* SOURCE TEXT:
****************

#5onFri: Five Ways the Gig Economy Can Work for Creatives

by Indiana Lee
published in Community

“I remembered my New Orleans days, living on two five-cent candy bars a day for weeks at a time in order to have leisure to write. But starvation, unfortunately, didn’t improve art. It only hindered it. A man’s soul was rooted in his stomach. A man could write much better after eating a porterhouse steak and drinking a pint of whiskey than he could ever write after eating a nickel candy bar. The myth of the starving artist was a hoax.” – Charles Bukowski

Whether you think it’s a fact or a myth, the idea of the starving artist has been around for a very long time. Creatives have gotten a stigma thrown against them that suggests they would starve for their art. While having an intense passion for your work is essential, it doesn’t mean you will not be able to make ends meet. As Bukowski suggested, taking care of yourself and being able to eat can actually help you to stay focused and produce better work.

Working a day job or even a few part-time jobs to make a living can take away from your creativity and even cause you to burn out. With the recent COVID-19 pandemic, many artists are struggling to diversify their portfolios because they’re having difficulty showing or selling their work. What can you do to ditch the “starving artist” stigma and find lucrative work while still producing the art you love?

The gig economy could be the perfect solution. Let’s find out why.

1) There Are Many Options

The Federal Reserve reports that there are over 75 million gig workers in the U.S. One of the reasons that number is so large is because they accept a very broad definition of what the gig economy really is.

Simply put, the gig economy is made up of freelance workers, independent contractors, and side-hustlers who work in temporary jobs on a gig-by-gig basis. Gigs are short-lived, and once you’ve completed the job, it’s over. Breaking into the gig economy typically means finding multiple gigs to keep you busy and to financially sustain yourself.

****************

* QUESTIONS TO ANSWER:
[A] Reproduce everything in the gig economy article from "Working a day" down to "find out why.".
[B] According to the gig economy article, how many gig workers does the Federal Reserve report in the U.S.?
[C] Continue the gig economy article from its last sentence.

****************

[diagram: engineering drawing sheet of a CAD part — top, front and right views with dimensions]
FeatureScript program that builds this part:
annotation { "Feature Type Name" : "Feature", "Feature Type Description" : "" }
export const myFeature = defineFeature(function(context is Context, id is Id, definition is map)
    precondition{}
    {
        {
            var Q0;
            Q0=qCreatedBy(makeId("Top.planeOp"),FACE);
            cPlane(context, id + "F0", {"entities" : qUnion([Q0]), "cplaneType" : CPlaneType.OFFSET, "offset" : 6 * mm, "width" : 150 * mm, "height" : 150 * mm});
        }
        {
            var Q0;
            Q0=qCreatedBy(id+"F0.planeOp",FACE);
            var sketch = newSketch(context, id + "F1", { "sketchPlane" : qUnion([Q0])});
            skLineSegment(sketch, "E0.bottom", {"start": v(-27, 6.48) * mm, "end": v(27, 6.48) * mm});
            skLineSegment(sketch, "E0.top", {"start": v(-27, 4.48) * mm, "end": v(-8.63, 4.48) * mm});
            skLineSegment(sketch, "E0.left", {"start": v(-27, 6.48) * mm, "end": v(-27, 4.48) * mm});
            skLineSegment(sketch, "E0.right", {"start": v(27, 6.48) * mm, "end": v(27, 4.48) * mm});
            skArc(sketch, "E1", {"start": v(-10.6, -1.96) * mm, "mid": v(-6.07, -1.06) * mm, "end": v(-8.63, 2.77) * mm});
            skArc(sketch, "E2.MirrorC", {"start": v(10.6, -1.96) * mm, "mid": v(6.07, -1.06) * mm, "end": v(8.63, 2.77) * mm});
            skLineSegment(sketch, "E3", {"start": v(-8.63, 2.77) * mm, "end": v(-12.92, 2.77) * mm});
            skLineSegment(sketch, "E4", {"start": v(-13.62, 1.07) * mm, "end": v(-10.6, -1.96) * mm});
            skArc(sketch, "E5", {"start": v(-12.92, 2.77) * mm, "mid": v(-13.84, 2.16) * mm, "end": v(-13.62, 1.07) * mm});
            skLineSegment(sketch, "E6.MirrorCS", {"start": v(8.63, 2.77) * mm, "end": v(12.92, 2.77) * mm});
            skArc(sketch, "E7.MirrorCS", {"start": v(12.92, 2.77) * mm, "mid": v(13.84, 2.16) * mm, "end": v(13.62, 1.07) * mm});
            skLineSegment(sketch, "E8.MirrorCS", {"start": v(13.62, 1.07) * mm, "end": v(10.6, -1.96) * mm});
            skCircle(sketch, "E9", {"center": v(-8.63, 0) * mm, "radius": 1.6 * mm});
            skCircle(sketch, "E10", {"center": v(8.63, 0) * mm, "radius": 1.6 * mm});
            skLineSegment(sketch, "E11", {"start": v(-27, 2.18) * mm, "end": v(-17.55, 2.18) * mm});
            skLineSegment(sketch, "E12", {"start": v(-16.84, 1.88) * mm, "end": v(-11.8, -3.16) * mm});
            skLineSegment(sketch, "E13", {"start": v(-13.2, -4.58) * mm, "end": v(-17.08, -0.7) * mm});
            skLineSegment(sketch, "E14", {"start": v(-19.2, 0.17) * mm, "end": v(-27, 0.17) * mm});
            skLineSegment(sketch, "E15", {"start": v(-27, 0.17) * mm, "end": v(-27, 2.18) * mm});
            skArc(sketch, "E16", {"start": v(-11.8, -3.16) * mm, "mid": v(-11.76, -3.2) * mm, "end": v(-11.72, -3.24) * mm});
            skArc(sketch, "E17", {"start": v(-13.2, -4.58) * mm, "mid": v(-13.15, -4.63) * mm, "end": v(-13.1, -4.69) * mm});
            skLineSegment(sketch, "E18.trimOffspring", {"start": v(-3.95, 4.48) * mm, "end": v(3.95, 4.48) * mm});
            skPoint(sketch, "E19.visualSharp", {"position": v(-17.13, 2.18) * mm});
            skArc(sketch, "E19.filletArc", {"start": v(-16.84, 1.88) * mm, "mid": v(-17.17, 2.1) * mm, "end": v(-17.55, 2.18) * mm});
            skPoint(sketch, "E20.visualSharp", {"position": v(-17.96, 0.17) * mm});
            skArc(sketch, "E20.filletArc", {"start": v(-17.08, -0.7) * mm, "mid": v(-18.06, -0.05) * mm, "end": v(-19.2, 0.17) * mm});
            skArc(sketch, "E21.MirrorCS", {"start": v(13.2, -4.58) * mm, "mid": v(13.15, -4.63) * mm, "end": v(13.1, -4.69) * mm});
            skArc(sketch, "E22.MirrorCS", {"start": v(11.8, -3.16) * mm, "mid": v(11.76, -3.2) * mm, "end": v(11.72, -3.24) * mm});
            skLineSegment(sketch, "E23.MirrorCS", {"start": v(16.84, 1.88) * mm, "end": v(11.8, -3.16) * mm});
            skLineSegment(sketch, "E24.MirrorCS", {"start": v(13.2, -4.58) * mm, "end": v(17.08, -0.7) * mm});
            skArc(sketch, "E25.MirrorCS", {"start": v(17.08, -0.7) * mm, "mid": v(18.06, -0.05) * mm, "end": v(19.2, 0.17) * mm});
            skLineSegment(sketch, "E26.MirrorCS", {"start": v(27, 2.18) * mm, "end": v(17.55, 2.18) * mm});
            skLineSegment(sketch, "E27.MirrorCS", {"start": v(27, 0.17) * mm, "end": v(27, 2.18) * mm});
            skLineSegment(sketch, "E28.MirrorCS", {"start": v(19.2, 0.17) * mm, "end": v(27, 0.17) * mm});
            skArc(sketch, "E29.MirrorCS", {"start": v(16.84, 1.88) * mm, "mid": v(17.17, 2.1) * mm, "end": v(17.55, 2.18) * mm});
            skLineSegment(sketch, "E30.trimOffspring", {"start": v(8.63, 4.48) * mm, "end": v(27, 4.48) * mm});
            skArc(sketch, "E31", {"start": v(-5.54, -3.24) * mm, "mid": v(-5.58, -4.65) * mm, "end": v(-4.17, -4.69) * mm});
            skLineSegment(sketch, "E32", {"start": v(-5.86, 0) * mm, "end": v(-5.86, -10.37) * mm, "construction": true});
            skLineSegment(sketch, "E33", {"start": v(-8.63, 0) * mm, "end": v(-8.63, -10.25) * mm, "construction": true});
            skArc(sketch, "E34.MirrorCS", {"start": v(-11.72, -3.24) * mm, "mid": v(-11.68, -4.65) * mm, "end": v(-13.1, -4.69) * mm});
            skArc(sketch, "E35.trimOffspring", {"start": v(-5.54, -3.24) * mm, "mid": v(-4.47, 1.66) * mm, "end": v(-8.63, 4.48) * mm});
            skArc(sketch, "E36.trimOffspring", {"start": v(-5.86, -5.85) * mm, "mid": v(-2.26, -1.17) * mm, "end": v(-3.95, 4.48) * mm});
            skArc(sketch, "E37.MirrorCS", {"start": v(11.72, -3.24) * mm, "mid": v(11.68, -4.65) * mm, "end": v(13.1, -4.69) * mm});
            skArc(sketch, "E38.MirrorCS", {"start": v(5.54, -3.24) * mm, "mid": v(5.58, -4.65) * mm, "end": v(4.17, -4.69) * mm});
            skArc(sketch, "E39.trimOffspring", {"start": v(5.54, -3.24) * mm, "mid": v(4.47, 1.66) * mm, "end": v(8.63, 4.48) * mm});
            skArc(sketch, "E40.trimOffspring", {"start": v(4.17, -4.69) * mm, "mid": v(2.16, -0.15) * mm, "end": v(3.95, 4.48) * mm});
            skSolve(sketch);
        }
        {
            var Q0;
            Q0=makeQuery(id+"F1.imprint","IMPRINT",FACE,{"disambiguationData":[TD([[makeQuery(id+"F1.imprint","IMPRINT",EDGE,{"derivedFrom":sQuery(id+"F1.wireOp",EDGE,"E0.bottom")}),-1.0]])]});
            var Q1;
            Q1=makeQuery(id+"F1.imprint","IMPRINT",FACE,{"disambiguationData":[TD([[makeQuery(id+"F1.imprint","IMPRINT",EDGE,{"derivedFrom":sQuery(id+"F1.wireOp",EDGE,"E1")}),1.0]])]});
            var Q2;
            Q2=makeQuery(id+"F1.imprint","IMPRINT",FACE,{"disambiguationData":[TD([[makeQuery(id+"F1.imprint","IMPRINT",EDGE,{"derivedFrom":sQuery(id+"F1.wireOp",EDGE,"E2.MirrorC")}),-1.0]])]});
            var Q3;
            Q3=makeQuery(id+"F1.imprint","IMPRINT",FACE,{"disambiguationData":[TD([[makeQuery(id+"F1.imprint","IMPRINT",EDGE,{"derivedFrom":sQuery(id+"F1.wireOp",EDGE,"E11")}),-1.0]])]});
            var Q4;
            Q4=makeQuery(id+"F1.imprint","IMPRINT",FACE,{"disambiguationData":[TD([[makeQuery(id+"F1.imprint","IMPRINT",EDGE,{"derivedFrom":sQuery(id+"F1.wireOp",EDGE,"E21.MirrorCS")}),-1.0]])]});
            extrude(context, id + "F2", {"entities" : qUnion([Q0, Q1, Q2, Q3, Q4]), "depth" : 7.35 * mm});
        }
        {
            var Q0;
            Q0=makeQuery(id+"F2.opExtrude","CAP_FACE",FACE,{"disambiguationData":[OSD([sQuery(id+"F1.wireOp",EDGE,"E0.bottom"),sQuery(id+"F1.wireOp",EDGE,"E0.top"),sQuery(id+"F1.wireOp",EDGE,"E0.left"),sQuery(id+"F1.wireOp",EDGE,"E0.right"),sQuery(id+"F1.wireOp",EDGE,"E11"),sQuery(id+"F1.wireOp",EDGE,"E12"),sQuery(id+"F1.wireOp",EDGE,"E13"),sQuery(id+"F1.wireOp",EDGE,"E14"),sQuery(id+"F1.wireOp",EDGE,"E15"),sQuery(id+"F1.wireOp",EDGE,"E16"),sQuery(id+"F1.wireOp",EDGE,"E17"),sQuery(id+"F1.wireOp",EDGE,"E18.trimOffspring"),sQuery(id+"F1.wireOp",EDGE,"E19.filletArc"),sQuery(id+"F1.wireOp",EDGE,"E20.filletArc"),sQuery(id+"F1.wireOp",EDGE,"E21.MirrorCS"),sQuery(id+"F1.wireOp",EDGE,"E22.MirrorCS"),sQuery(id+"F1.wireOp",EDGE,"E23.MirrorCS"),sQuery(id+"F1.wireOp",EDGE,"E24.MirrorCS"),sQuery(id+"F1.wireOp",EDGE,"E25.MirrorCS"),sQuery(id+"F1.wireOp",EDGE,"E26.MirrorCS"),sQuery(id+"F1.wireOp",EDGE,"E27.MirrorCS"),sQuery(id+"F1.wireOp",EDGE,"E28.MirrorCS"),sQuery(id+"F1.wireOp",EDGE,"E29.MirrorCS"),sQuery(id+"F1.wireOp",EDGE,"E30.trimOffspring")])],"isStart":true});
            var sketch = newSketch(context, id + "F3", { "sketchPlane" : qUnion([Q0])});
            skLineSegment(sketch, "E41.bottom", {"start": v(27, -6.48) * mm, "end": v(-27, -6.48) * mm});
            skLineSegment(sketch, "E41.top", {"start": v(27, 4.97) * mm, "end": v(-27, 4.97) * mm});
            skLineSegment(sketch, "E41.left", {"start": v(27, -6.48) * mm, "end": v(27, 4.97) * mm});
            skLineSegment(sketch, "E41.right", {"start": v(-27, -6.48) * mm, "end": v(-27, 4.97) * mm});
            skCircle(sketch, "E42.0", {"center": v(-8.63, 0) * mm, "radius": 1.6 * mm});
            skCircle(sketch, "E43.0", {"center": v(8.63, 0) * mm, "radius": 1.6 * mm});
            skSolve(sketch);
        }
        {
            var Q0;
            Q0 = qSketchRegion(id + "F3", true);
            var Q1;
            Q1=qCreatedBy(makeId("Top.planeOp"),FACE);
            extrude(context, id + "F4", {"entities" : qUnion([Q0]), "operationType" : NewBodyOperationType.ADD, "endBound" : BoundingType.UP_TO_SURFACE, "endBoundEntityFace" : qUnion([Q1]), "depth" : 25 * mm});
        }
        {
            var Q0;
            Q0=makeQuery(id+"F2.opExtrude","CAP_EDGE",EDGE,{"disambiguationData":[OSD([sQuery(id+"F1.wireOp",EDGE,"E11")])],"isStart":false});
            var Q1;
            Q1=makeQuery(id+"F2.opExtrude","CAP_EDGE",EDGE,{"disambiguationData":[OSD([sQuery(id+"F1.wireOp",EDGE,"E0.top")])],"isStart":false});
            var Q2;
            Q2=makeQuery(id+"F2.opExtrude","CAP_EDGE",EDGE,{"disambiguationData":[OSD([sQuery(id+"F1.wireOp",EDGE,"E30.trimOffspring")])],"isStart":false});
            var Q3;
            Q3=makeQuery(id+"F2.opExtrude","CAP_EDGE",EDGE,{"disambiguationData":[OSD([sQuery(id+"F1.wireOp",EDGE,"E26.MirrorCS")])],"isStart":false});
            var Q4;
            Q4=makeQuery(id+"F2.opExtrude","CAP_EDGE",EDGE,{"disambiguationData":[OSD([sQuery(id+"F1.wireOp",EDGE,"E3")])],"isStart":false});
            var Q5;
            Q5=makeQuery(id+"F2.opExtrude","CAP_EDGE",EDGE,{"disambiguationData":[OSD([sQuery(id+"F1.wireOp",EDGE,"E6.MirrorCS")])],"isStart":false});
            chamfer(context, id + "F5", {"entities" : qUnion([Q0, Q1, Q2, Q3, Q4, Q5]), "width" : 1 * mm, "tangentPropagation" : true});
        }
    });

****************

* REPLIES:
[A]
Working a day job or even a few part-time jobs to make a living can take away from your creativity and even cause you to burn out. With the recent COVID-19 pandemic, many artists are struggling to diversify their portfolios because they’re having difficulty showing or selling their work. What can you do to ditch the “starving artist” stigma and find lucrative work while still producing the art you love?

The gig economy could be the perfect solution. Let’s find out why.

[B] Over 75 million.

[C]
One of the best things about the gig economy for creatives is that there are so many options so you’re less likely to get bored or risk doing the same thing over and over. Some of the most common gig options include the following:

  • Rideshare driver
  • Freelance writer
  • Graphic designer
  • Social media manager
  • Instagram marketer
  • Photographer

2) You Can Set Your Own Schedule

Because you work on a gig-by-gig basis, you can essentially choose when you want to work and how much work you actually do. The average freelancer in the U.S. works about 36 hours a week, but your schedule should reflect your creative and financial needs.

For example, you might want to work more if you’re waiting on your book to get published and sold, but if you’re an artist with several pieces in the works for sale, you might want to work less and focus more on your artwork. 

3) You’ll Have Creative Freedom

As a creative, you might not thrive in a traditional workplace setting like an office. Working in the gig economy gives you the freedom to work from anywhere. You can even make money while traveling if your gigs can be done remotely or online.

Working this way can help you to stay inspired so you can feel motivated to work on your art, design, writing, or music without being confined by a specific location.

4) It’s a Great Way to Network

Networking is extremely important for most creative careers. It’s not always enough to have a great piece of artwork, a brilliant book, or a catchy tune. Sometimes, it’s about who you know and the connections you have that can get you noticed.

Depending on the gig job(s) you work, you can meet people who might be able to have a positive impact on your creative career.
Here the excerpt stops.